━━━ Supplied information ━━━

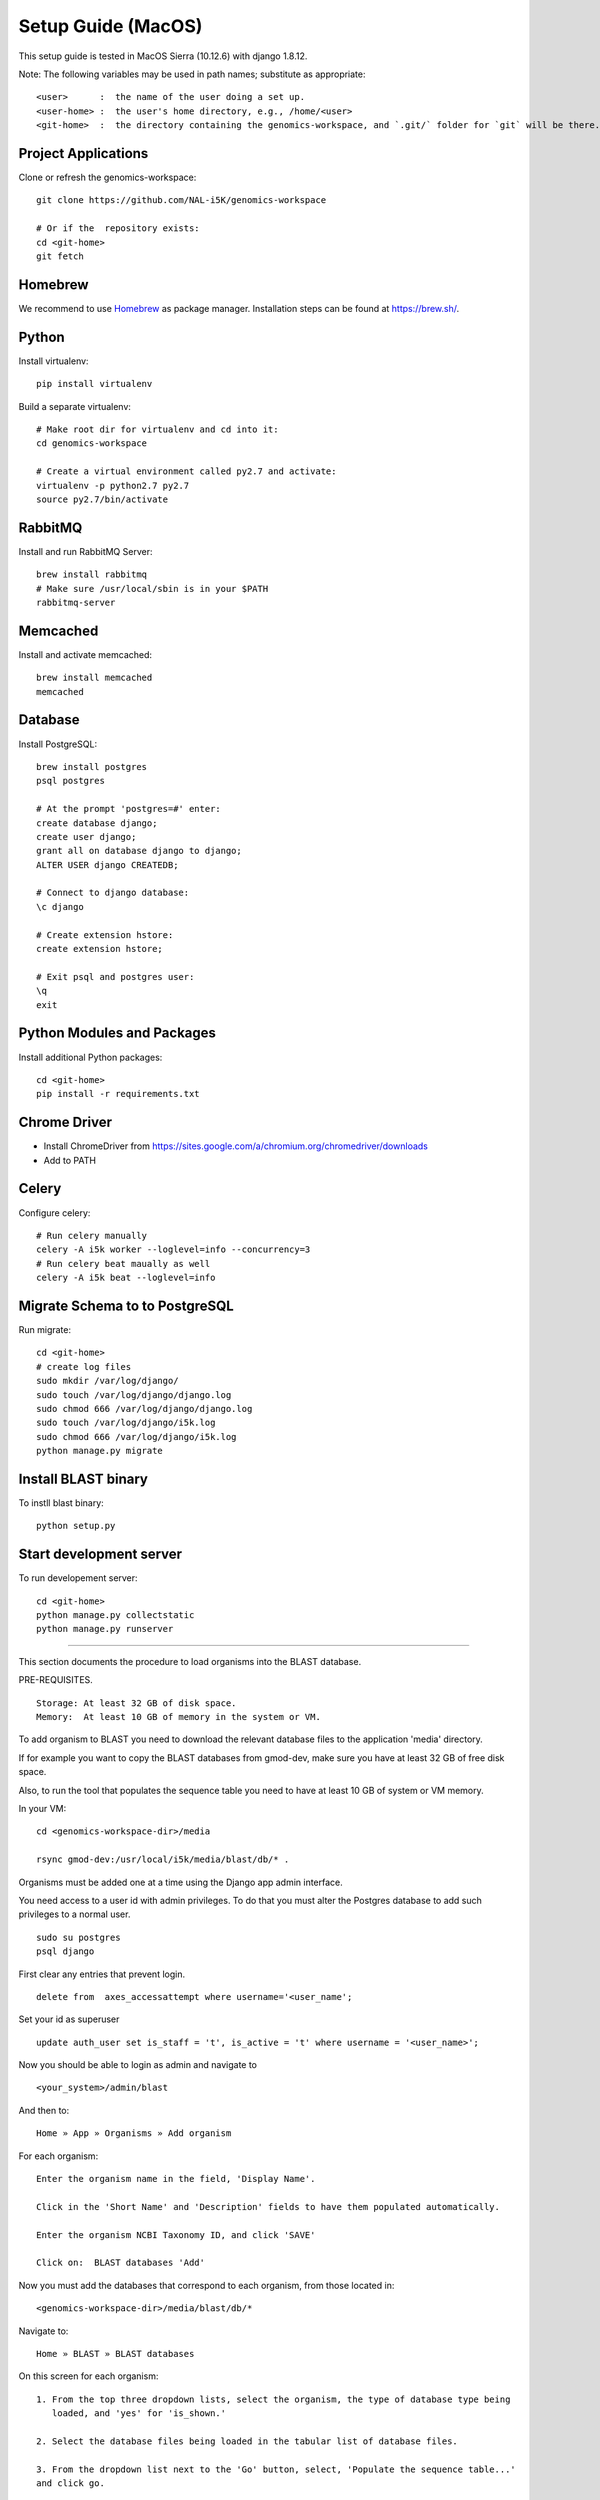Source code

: Setup Guide (MacOS)
===================

This setup guide is tested in MacOS Sierra (10.12.6) with django 1.8.12.

Note: The following variables may be used in path names; substitute as appropriate::

   <user>      :  the name of the user doing a set up.
   <user-home> :  the user's home directory, e.g., /home/<user>
   <git-home>  :  the directory containing the genomics-workspace, and `.git/` folder for `git` will be there.

Project Applications
--------------------

Clone or refresh the genomics-workspace::

    git clone https://github.com/NAL-i5K/genomics-workspace

    # Or if the  repository exists:
    cd <git-home>
    git fetch

Homebrew
--------

We recommend to use `Homebrew <https://brew.sh/>`_ as package manager. Installation steps can be found at `https://brew.sh/ <https://brew.sh/>`_.

Python
------------
Install virtualenv::

    pip install virtualenv

Build a separate virtualenv::

    # Make root dir for virtualenv and cd into it:
    cd genomics-workspace

    # Create a virtual environment called py2.7 and activate:
    virtualenv -p python2.7 py2.7
    source py2.7/bin/activate


RabbitMQ
--------

Install and run RabbitMQ Server::

    brew install rabbitmq
    # Make sure /usr/local/sbin is in your $PATH
    rabbitmq-server


Memcached
---------

Install and activate memcached::

   brew install memcached
   memcached


Database
--------

Install PostgreSQL::

    brew install postgres
    psql postgres

    # At the prompt 'postgres=#' enter:
    create database django;
    create user django;
    grant all on database django to django;
    ALTER USER django CREATEDB;

    # Connect to django database:
    \c django

    # Create extension hstore:
    create extension hstore;

    # Exit psql and postgres user:
    \q
    exit


Python Modules and Packages
---------------------------

Install additional Python packages::

    cd <git-home>
    pip install -r requirements.txt

Chrome Driver
-------------
* Install ChromeDriver from https://sites.google.com/a/chromium.org/chromedriver/downloads

* Add to PATH

Celery
------

Configure celery::

    # Run celery manually
    celery -A i5k worker --loglevel=info --concurrency=3
    # Run celery beat maually as well
    celery -A i5k beat --loglevel=info

Migrate Schema to to PostgreSQL
-------------------------------

Run migrate::

    cd <git-home>
    # create log files
    sudo mkdir /var/log/django/
    sudo touch /var/log/django/django.log
    sudo chmod 666 /var/log/django/django.log
    sudo touch /var/log/django/i5k.log
    sudo chmod 666 /var/log/django/i5k.log
    python manage.py migrate


Install BLAST binary
--------------------

To instll blast binary::

   python setup.py


Start development server
------------------------

To run developement server::

    cd <git-home>
    python manage.py collectstatic
    python manage.py runserver


================================================================================

This section documents the procedure to load organisms into the BLAST database.

PRE-REQUISITES.

::

    Storage: At least 32 GB of disk space.
    Memory:  At least 10 GB of memory in the system or VM.

To add organism to BLAST you need to download the relevant database files to the
application 'media' directory.

If for example you want to copy the BLAST databases from gmod-dev, make sure
you have at least 32 GB of free disk space.

Also, to run the tool that populates the sequence table you need to have at
least 10 GB of system or VM memory.

In your VM::

    cd <genomics-workspace-dir>/media

    rsync gmod-dev:/usr/local/i5k/media/blast/db/* .

Organisms must be added one at a time using the Django app admin interface.

You need access to a user id with admin privileges.  To do that you must alter
the Postgres database to add such privileges to a normal user.

::

    sudo su postgres
    psql django

First clear any entries that prevent login.

::

    delete from  axes_accessattempt where username='<user_name';

Set your id as superuser

::

    update auth_user set is_staff = 't', is_active = 't' where username = '<user_name>';

Now you should be able to login as admin and navigate to

::

    <your_system>/admin/blast

And then to:

::

    Home » App » Organisms » Add organism

For each organism:

::

    Enter the organism name in the field, 'Display Name'.

    Click in the 'Short Name' and 'Description' fields to have them populated automatically.

    Enter the organism NCBI Taxonomy ID, and click 'SAVE'

    Click on:  BLAST databases 'Add'


Now you must add the databases that correspond to each organism, from those located in:

::

    <genomics-workspace-dir>/media/blast/db/*

Navigate to:

::

   Home » BLAST » BLAST databases

On this screen for each organism::

    1. From the top three dropdown lists, select the organism, the type of database type being
       loaded, and 'yes' for 'is_shown.'

    2. Select the database files being loaded in the tabular list of database files.

    3. From the dropdown list next to the 'Go' button, select, 'Populate the sequence table...'
    and click go.

    4. After a while, the three tick marks on each selected row should turn green.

━━━

# What the exercise asks
Output all of the data word for word, excluding any pictures.

# Result
Source code

: Setup Guide (MacOS)
===================

This setup guide is tested in MacOS Sierra (10.12.6) with django 1.8.12.

Note: The following variables may be used in path names; substitute as appropriate::

   <user>      :  the name of the user doing a set up.
   <user-home> :  the user's home directory, e.g., /home/<user>
   <git-home>  :  the directory containing the genomics-workspace, and `.git/` folder for `git` will be there.

Project Applications
--------------------

Clone or refresh the genomics-workspace::

    git clone https://github.com/NAL-i5K/genomics-workspace

    # Or if the  repository exists:
    cd <git-home>
    git fetch

Homebrew
--------

We recommend to use `Homebrew <https://brew.sh/>`_ as package manager. Installation steps can be found at `https://brew.sh/ <https://brew.sh/>`_.

Python
------------
Install virtualenv::

    pip install virtualenv

Build a separate virtualenv::

    # Make root dir for virtualenv and cd into it:
    cd genomics-workspace

    # Create a virtual environment called py2.7 and activate:
    virtualenv -p python2.7 py2.7
    source py2.7/bin/activate


RabbitMQ
--------

Install and run RabbitMQ Server::

    brew install rabbitmq
    # Make sure /usr/local/sbin is in your $PATH
    rabbitmq-server


Memcached
---------

Install and activate memcached::

   brew install memcached
   memcached


Database
--------

Install PostgreSQL::

    brew install postgres
    psql postgres

    # At the prompt 'postgres=#' enter:
    create database django;
    create user django;
    grant all on database django to django;
    ALTER USER django CREATEDB;

    # Connect to django database:
    \c django

    # Create extension hstore:
    create extension hstore;

    # Exit psql and postgres user:
    \q
    exit


Python Modules and Packages
---------------------------

Install additional Python packages::

    cd <git-home>
    pip install -r requirements.txt

Chrome Driver
-------------
* Install ChromeDriver from https://sites.google.com/a/chromium.org/chromedriver/downloads

* Add to PATH

Celery
------

Configure celery::

    # Run celery manually
    celery -A i5k worker --loglevel=info --concurrency=3
    # Run celery beat maually as well
    celery -A i5k beat --loglevel=info

Migrate Schema to to PostgreSQL
-------------------------------

Run migrate::

    cd <git-home>
    # create log files
    sudo mkdir /var/log/django/
    sudo touch /var/log/django/django.log
    sudo chmod 666 /var/log/django/django.log
    sudo touch /var/log/django/i5k.log
    sudo chmod 666 /var/log/django/i5k.log
    python manage.py migrate


Install BLAST binary
--------------------

To instll blast binary::

   python setup.py


Start development server
------------------------

To run developement server::

    cd <git-home>
    python manage.py collectstatic
    python manage.py runserver


================================================================================

This section documents the procedure to load organisms into the BLAST database.

PRE-REQUISITES.

::

    Storage: At least 32 GB of disk space.
    Memory:  At least 10 GB of memory in the system or VM.

To add organism to BLAST you need to download the relevant database files to the
application 'media' directory.

If for example you want to copy the BLAST databases from gmod-dev, make sure
you have at least 32 GB of free disk space.

Also, to run the tool that populates the sequence table you need to have at
least 10 GB of system or VM memory.

In your VM::

    cd <genomics-workspace-dir>/media

    rsync gmod-dev:/usr/local/i5k/media/blast/db/* .

Organisms must be added one at a time using the Django app admin interface.

You need access to a user id with admin privileges.  To do that you must alter
the Postgres database to add such privileges to a normal user.

::

    sudo su postgres
    psql django

First clear any entries that prevent login.

::

    delete from  axes_accessattempt where username='<user_name';

Set your id as superuser

::

    update auth_user set is_staff = 't', is_active = 't' where username = '<user_name>';

Now you should be able to login as admin and navigate to

::

    <your_system>/admin/blast

And then to:

::

    Home » App » Organisms » Add organism

For each organism:

::

    Enter the organism name in the field, 'Display Name'.

    Click in the 'Short Name' and 'Description' fields to have them populated automatically.

    Enter the organism NCBI Taxonomy ID, and click 'SAVE'

    Click on:  BLAST databases 'Add'


Now you must add the databases that correspond to each organism, from those located in:

::

    <genomics-workspace-dir>/media/blast/db/*

Navigate to:

::

   Home » BLAST » BLAST databases

On this screen for each organism::

    1. From the top three dropdown lists, select the organism, the type of database type being
       loaded, and 'yes' for 'is_shown.'

    2. Select the database files being loaded in the tabular list of database files.

    3. From the dropdown list next to the 'Go' button, select, 'Populate the sequence table...'
    and click go.

    4. After a while, the three tick marks on each selected row should turn green.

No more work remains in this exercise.